Microsoft w końcu oficjalnie ogłosił, że zwykli użytkownicy będą mogli przedłużyć wsparcie dla Windows 10, ale tylko o rok. Aby otrzymywać aktualizacje zabezpieczeń po 14 października 2025 r., kiedy zakończy się okres wsparcia systemu operacyjnego, będziesz musiał dołączyć do programu Rozszerzonych aktualizacji zabezpieczeń (ESU) i zapłacić 30 USD.
W przypadku firm pierwszy rok aktualizacji ESU będzie kosztować 61 USD, drugi rok będzie kosztować 122 USD, a trzeci rok będzie kosztować 244 USD. Microsoft zaoferuje konsumentom możliwość otrzymywania aktualizacji przez rok w bardziej przystępnej cenie 30 dolarów. „Kwalifikujące się komputery PC będą nadal otrzymywać krytyczne i ważne aktualizacje zabezpieczeń systemu Windows 10, ale firma Microsoft nie będzie już zapewniać nowych funkcji, poprawek błędów ani pomocy technicznej” – powiedział Yusuf Mehdi, wiceprezes firmy Microsoft odpowiedzialny za rozwój systemu Windows.
Powiedział też, że konsumenci będą mogli przystąpić do programu ESU „bliżej zakończenia wsparcia w 2025 roku”. To naturalne, że w tym kontekście Microsoft ponownie zachęcał konsumentów do aktualizacji do systemu Windows 11 zamiast kupowania dostępu do aktualizacji zabezpieczeń dla systemu Windows 10. „Teraz, gdy zbliża się koniec wsparcia dla systemu Windows 10, czas przejść na system Windows 11, – mówi Mehdi.
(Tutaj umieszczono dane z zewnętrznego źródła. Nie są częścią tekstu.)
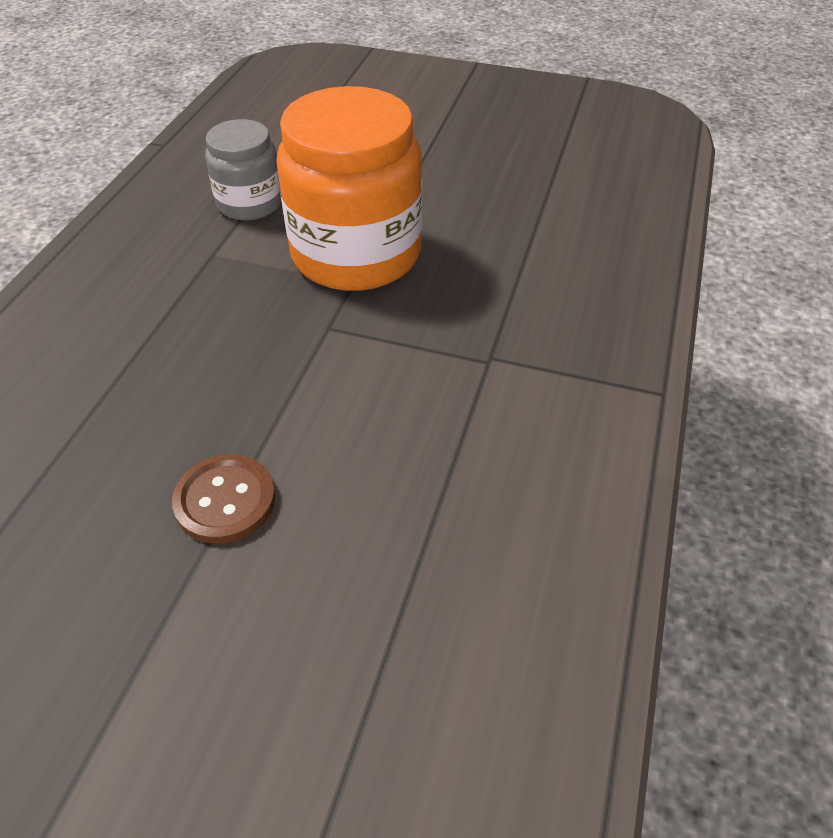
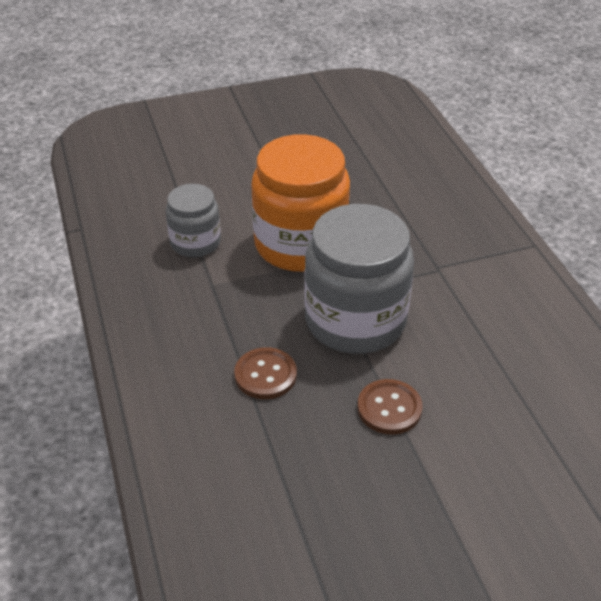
camera: 35 degrees left, 5 degrees down
none -> brown button [234,347,297,399]
none -> grey jar [304,204,414,354]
Aktualizacja do systemu Windows 11 może jednak wymagać zakupu nowego komputera. Miliony komputerów nie będą mogły oficjalnie dokonać aktualizacji do systemu Windows 11 ze względu na rygorystyczne wymagania sprzętowe firmy Microsoft. Windows 11 jest oficjalnie obsługiwany tylko na komputerach PC z procesorami wydanymi w 2018 roku lub później i wyposażonymi w układ TPM.